(di Marie Noelle Urech) – Quando incontro alcuni amici, ci abbracciamo esplodendo in una risata gioiosa. Non c’è scambio di parole, ma un contatto fisico e qualcosa di potente che ci unisce nella risata, come una sorte di riconoscimento a un livello sottile e spirituale che sfocia nella gioia dell’incontro.
Mi accorsi poi che questa modalità della risata era una caratteristica di molti monaci tibetani.
Anni fa, quando invitai il Lama Gheshe Ciampa Ghiatso ad un convegno sulla morte organizzato dalla nostra associazione Viriditas, il suo intervento fu un momento incredibile intervallato da tante risate.
Le risate non erano di scherno verso la morte o verso le persone: creavano invece uno stato emotivo di comunanza e di apertura, favorendo un atteggiamento positivo e aperto su come l’essere umano può affrontare eventi difficili quale la morte, la malattia o la sofferenza.
In Occidente siamo molto attaccati alla sofferenza, un eredità della religione cattolica e del nostro modello culturale.
Inoltre i media sottolineano di continuo la separazione, il pessimismo e il lato più oscuro dell’uomo. Siamo martellati da informazioni negative che ci ricordano che viviamo in un mondo ostile e violento, senza offrirci la possibilità di conoscere la faccia nascosta della luna…e la risata!
Quando ridiamo, non è bello se la nostra sofferenza cessa per un po’?
Quando accogliamo l’altro con la risata, non è forse un segno tangibile dell’apertura del cuore?
La risata è legata ad un intenso, profondo desiderio di benessere e di felicità, di comunanza con gli altri.
Ridere da soli è già un ottimo sintomo di benessere,
è la capacità di non prendersi troppo sul serio e di osservare con il giusto distacco l’avvicendarsi delle situazioni.

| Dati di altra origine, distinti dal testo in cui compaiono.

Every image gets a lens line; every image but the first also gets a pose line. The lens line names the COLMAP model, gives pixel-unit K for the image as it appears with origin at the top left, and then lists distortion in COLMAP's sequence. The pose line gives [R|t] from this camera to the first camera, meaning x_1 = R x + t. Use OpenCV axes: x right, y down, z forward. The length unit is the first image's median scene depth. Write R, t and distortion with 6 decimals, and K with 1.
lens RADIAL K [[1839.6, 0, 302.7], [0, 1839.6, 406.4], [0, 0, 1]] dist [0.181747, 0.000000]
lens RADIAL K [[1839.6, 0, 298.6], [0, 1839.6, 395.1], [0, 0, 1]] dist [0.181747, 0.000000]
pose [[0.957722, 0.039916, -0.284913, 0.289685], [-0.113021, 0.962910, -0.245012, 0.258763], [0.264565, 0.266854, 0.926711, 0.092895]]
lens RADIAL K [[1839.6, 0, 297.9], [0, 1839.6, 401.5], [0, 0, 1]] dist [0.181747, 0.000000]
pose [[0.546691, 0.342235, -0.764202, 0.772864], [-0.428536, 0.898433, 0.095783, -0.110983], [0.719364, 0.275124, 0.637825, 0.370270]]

Ridere insieme con un’altra persona potenzia il legame che ci unisce a lei,
è uno scambio vitale che fa stare bene il corpo e l’anima.

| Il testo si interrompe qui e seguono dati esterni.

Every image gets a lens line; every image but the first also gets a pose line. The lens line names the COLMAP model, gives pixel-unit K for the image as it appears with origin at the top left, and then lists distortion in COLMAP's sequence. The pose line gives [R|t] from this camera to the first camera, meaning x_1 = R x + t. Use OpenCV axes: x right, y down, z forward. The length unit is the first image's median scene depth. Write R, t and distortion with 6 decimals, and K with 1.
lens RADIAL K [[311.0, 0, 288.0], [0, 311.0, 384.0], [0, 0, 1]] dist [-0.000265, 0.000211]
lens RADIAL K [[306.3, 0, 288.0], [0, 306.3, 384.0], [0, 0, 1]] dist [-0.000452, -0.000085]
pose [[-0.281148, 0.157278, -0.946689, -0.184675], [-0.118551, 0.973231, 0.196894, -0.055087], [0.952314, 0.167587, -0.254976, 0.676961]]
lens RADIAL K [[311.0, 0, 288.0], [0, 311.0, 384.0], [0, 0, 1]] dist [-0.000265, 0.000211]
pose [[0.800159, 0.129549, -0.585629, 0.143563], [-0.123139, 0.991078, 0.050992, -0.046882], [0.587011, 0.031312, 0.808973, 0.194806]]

Ridere insieme ad una comunità di persone può rivelarsi un contagio molto benefico, più di qualsiasi discorso.
Ecco, ad esempio, la storia dei tre lama che ridono:
Tre monaci non facevano altro che ridere: entravano in un villaggio, si mettevano in mezzo alla piazza, e iniziavano a ridere.
Piano piano altre persone venivano contagiate da quella risata, finché si formava una piccola folla, e il semplice guardare quelle persone fece scoppiare a ridere tutti i presenti.
Alla fine tutti gli abitanti venivano coinvolti dalla risata collettiva. A quel punto i tre monaci si spostavano in un altro villaggio.
La risata era la loro unica predica, il solo messaggio.
Non insegnavano nulla, nel senso letterale del termine: si limitavano a creare quella situazione.
Erano amati e rispettati in tutta la Cina: nessuno aveva mai fatto sermoni simili. Essi comunicavano che la vita dovrebbe essere solo e unicamente una risata.
E non ridevano di qualcosa in particolare: si limitavano a ridere, come se avessero scoperto lo “scherzo cosmico”.
Con il tempo invecchiarono e uno di loro morì. Prima di morire aveva detto ai suoi amici: “Ho riso tanto nella mia vita, che nessuna impurità si è accumulata vicino a me. Non ho raccolto polvere: la risata è sempre giovane e fresca. Per cui, non mi lavate e non cambiatemi le vesti”.
Per rispetto, dunque, non gli cambiarono l’abito. E quando il corpo fu posto sulla pira, all’improvviso si accorsero che nei vestiti aveva nascosto dei fuochi artificiali. Pim, pum, pam!
L’intero villaggio si mise a ridere, e i due monaci rimasti dissero: “Furfante! Ti sei fatto l’ultima risata!”